The NDP has mentioned some of those issues in their platform, which includes, like the Conservatives’, a commitment to develop a national autism strategy. According to the party, the national strategy will “co-ordinate support for research, ensure access to needs-based services, promote employment, and help expand housing options.”

The NDP vowed to invest $25 million per year to develop the strategy beginning in 2021.

While Kirby-McIntosh appreciated the party’s use of the word “implement” in their platform, Cleary said the NDP’s plan shows a lack of knowledge on the subject.

“Respectfully, the NDP don’t know what they’re talking about,” he said. “They’ve said something as a strategy to counterpunch and they’ll figure it out later.”

Cleary said he thinks that while the NDP’s proposal shows “some promise,” he feels that it’s about their own self-interest at this stage.

Unlike the NDP and Conservatives, the Liberals didn’t include a formal commitment to develop a national autism strategy in their platform. However, the Canadian Autism Spectrum Disorder Alliance (CASDA), which has been the primary organization advocating for the creation of a national autism strategy, said they received a written commitment from the Liberals on Oct. 5 to develop one. The party didn’t provide a funding plan to accompany their statement to CASDA.

While CASDA interpreted the Liberals’ statement as proof of their commitment, Kirby-McIntosh said she’s not as convinced that the Liberals or any of the other parties will follow-through on their pledges.

“I would politely and respectfully disagree because the nature of the commitments that they've gotten, particularly from the Liberals, I don't think go far enough to merit a checkmark,” she said.
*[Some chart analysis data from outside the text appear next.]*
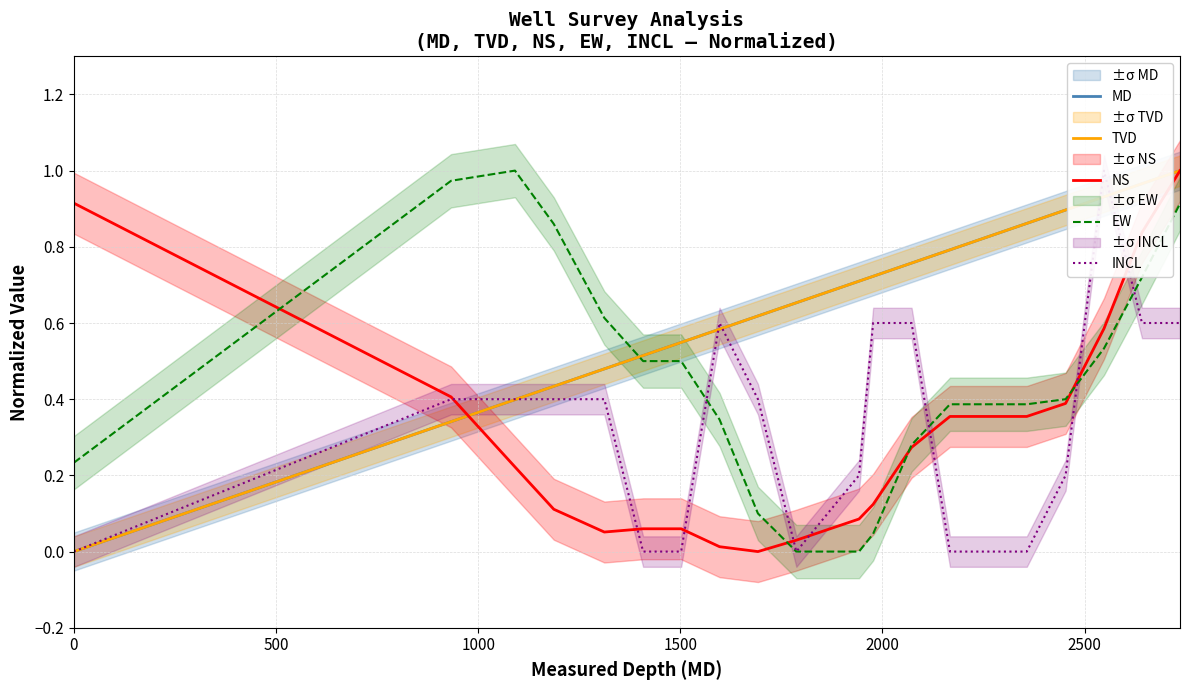

Reading left to right, list all the values displayed in this chart.

MD: 0.0	0.3	0.4	0.4	0.5	0.5	0.5	0.6	0.6	0.7	0.7	0.7	0.8	0.8	0.8	0.9	0.9	0.9	1.0	1.0
TVD: 0.0	0.3	0.4	0.4	0.5	0.5	0.5	0.6	0.6	0.7	0.7	0.7	0.8	0.8	0.8	0.9	0.9	0.9	1.0	1.0
NS: 0.9	0.4	0.2	0.1	0.1	0.1	0.1	0.0	0.0	0.0	0.1	0.1	0.3	0.4	0.4	0.4	0.4	0.6	0.8	1.0
EW: 0.2	1.0	1.0	0.9	0.6	0.5	0.5	0.3	0.1	0.0	0.0	0.0	0.3	0.4	0.4	0.4	0.4	0.5	0.7	0.9
INCL: 0.0	0.4	0.4	0.4	0.4	0.0	0.0	0.6	0.4	0.0	0.2	0.6	0.6	0.0	0.0	0.0	0.2	1.0	0.6	0.6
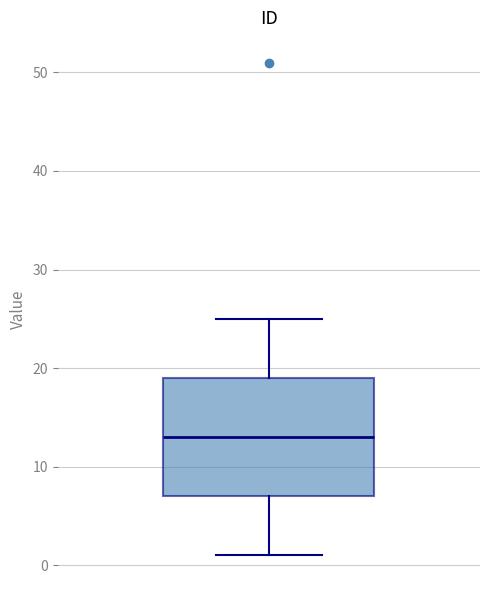

Read this box plot against the y-axis: the position of the median line, the range covered by the box, and the ends of both whiskers. The values are not printed on the chart, so give them approximately, as read against the axis.

median 13, box 7 to 19, whiskers 1 to 25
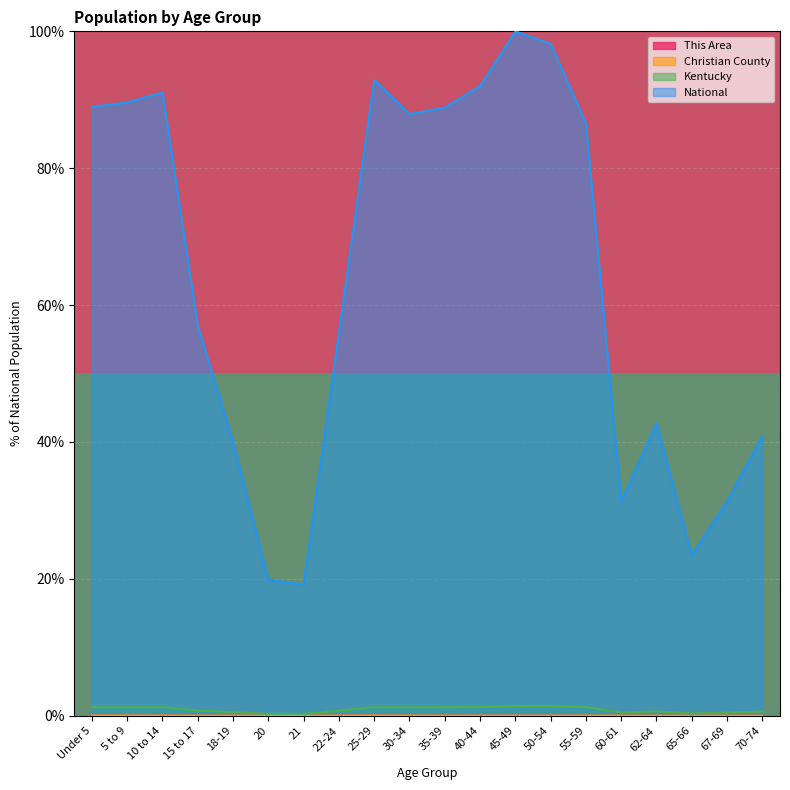

At which label is National closest to 59?

15 to 17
Cleary took issue with the Liberals’ platform pledge to double the Child Disability Benefit -- a tax-free monthly benefit that helps children with disabilities, including those on the autism spectrum. He said that’s not very helpful after the party changed the eligibility criteria to obtain the benefit.

“They’re saying, ‘Oh, here's this commitment. But by the way, we're pruning the bush anyways,’” Cleary said. “We've had people who have been removed from the disability tax credit status based on an arbitrary decision of some bureaucrat in Ottawa who doesn't understand the disorder.”

As for the Greens, while they don’t have an official commitment to address autism in their platform, they have a single line about it in their “Vision Green” policy document on their website. In that document, the party said it plans to “recognize autism spectrum disorder as treatable with costs of behavioural therapy covered by the health care system.”

According to CASDA, Green Party Elizabeth May provided them with a verbal commitment to develop a national autism strategy during an in-person meeting with her on Oct. 5, but the party has yet to update their official platform or offer any plans for funding.

There is no mention of autism on either the Bloc Quebecois or People’s Party of Canada’s platforms. A spokesperson for the PPC said in an emailed statement to that health care is the responsibility of the provinces and the party will “respect the Constitution.”

Kirby-McIntosh said that while most of the parties appear to be on board with a national autism strategy, she would have liked to have seen more details about their specific plans during the campaign.

“Everyone has technically said they’re on side with this, but the depth of their commitment, all of them, is still relatively shallow,” she said.

Cleary wants the parties to commit to including autism under the Ministry of Health and to convince autism advocates they will make it a priority.

“The autism community is particularly distinctive because it's a group of people that are quite beaten down,” he said. “These are people who are desperate to hear anything positive, but are getting tired of being managed during an election cycle, or what I call passing of the buck, that it’s not a federal jurisdiction, which is unbelievably tiresome to hear.”